Le 49-3 est utilisé lorsque les débats s’enlisent à l’Assemblée nationale ou que le gouvernement veut faire passer une loi dans l’urgence. C’est souvent un aveu de faiblesse face au Parlement, et un outil pour affirmer la primauté de l’exécutif. « L’expérience a conduit à prévoir, en outre, une disposition quelque peu exceptionnelle pour assurer, malgré les manœuvres, le vote d’un texte indispensable », considérait Michel Debré, un des auteurs de la Constitution, à propos du 49-3, en faisant référence à la lenteur des prises de décision sous la IVe République.

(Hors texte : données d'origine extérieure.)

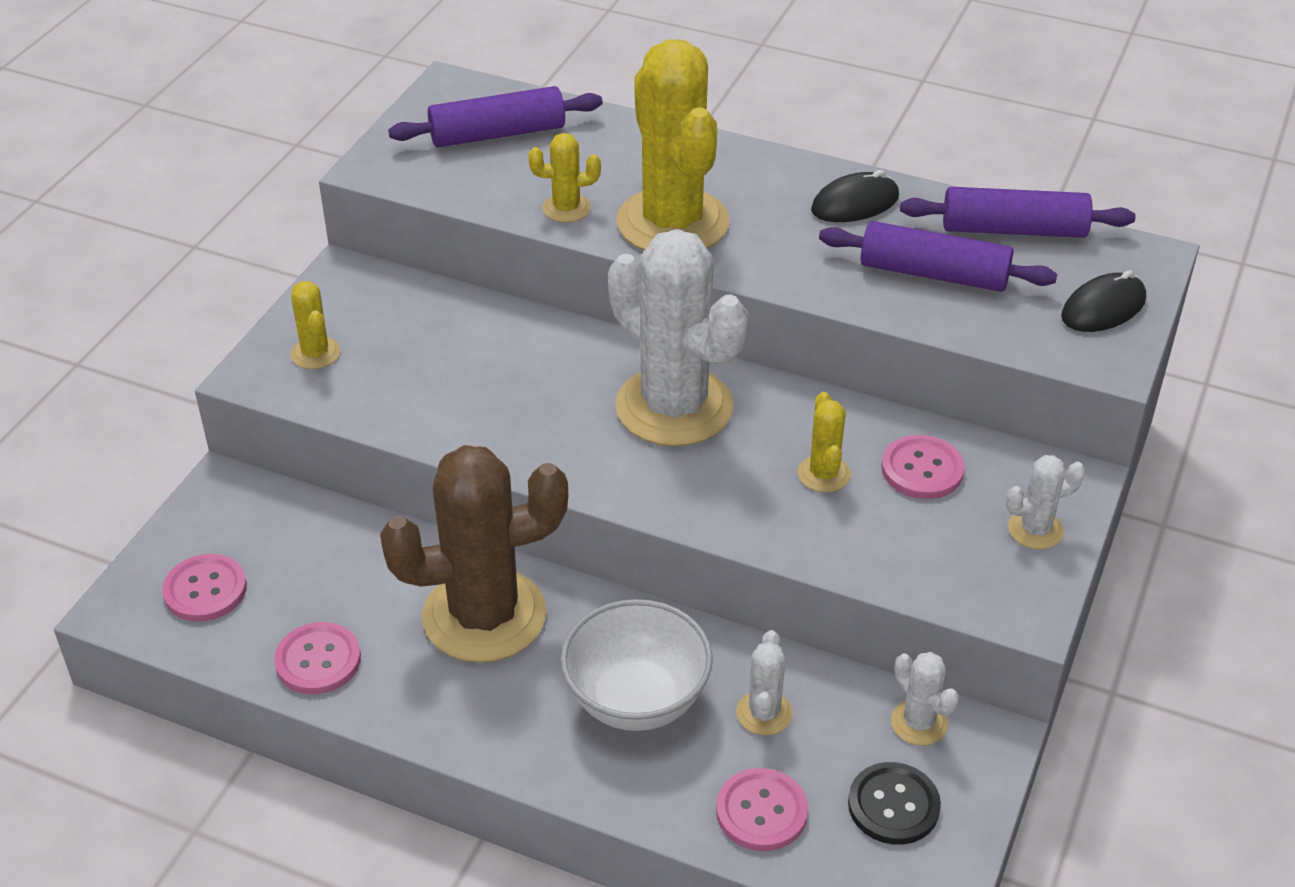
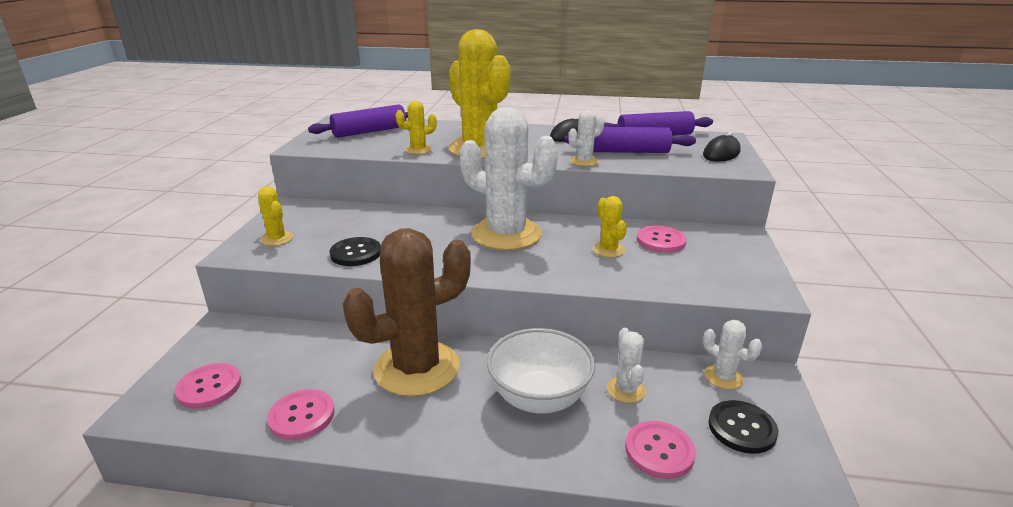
camera: 15 degrees left, 15 degrees down
white cactus [1006,455,1085,549] -> white cactus moved to [568,110,605,166]
none -> black button [330,237,381,266]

C’est, en somme, un recours ultime pour le gouvernement face à l’hésitation des députés. Son utilisation a été critiquée à maintes reprises, notamment par François Hollande, qui déclarait en 2006, alors qu’il était premier secrétaire du Parti socialiste : « Le 49-3 est une brutalité. Le 49-3 est un déni de démocratie. »
Que peut faire l’Assemblée contre le 49-3 ?
La Constitution française ne laisse pourtant pas l’Assemblée totalement démunie face au 49-3. Si l’article « engage la responsabilité du gouvernement », c’est que l’Assemblée peut s’y opposer en adoptant une motion de censure.
Cette motion de censure doit être déposée dans les vingt-quatre heures qui suivent le recours au 49-3 et doit être signée par au moins un dixième des membres de l’Assemblée nationale, soit cinquante-huit députés.
Le vote de cette motion de censure doit avoir lieu dans les deux jours suivant son dépôt et seuls les votes en faveur de la motion sont comptabilisés lors du scrutin. Pour être adoptée, la motion doit recueillir une majorité d’approbation, soit le vote de deux cent quatre-vingt-neuf députés.
Toutefois, si une telle motion de censure était déposée, puis adoptée, elle renverserait le gouvernement. Celui-ci devrait alors démissionner et le texte serait rejeté. Dans les faits, jamais l’utilisation du 49-3 n’a abouti à cette situation.
Le 49-3 peut-il être utilisé régulièrement ?
Cet article constitutionnel peut être utilisé à volonté par le gouvernement pour différents textes de loi. Le record est détenu par Michel Rocard, à l’époque minoritaire à l’Assemblée, qui fit usage du 49-3 à vingt-quatre reprises durant ses trois années en tant que premier ministre de François Mitterand, entre 1988 et 1991.
Manuel Valls peut donc avoir recours à cet article concernant le projet de réforme du code du travail. Toutefois, depuis la révision constitutionnelle du 23 juillet 2008, le 49-3 ne peut être utilisé « que pour un seul texte par session parlementaire », hors projets de loi de finances ou de financement de la Sécurité sociale.
Notons que, lors des discussions au moment de la révision constitutionnelle de 2008, Manuel Valls faisait parti des députés qui souhaitaient supprimer la majorité des pouvoirs du 49-3.